● **The task**: Exact reproduction, images excluded: write out the records below.

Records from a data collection

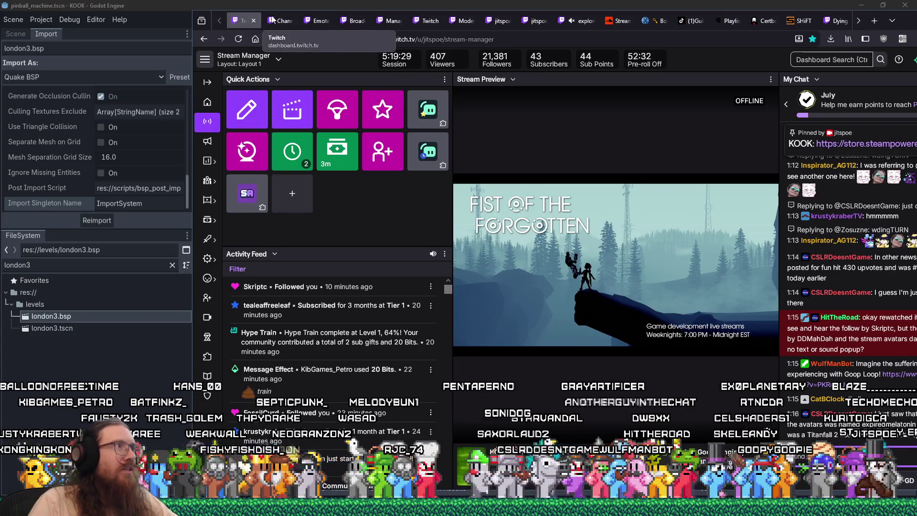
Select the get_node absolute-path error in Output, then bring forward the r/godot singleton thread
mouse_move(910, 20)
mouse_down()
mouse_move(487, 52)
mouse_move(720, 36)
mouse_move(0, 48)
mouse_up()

● **Exercise result**:
Select the get_node absolute-path error in Output, then bring forward the r/godot singleton thread
mouse_move(910, 20)
mouse_down()
mouse_move(487, 52)
mouse_move(720, 36)
mouse_move(0, 48)
mouse_up()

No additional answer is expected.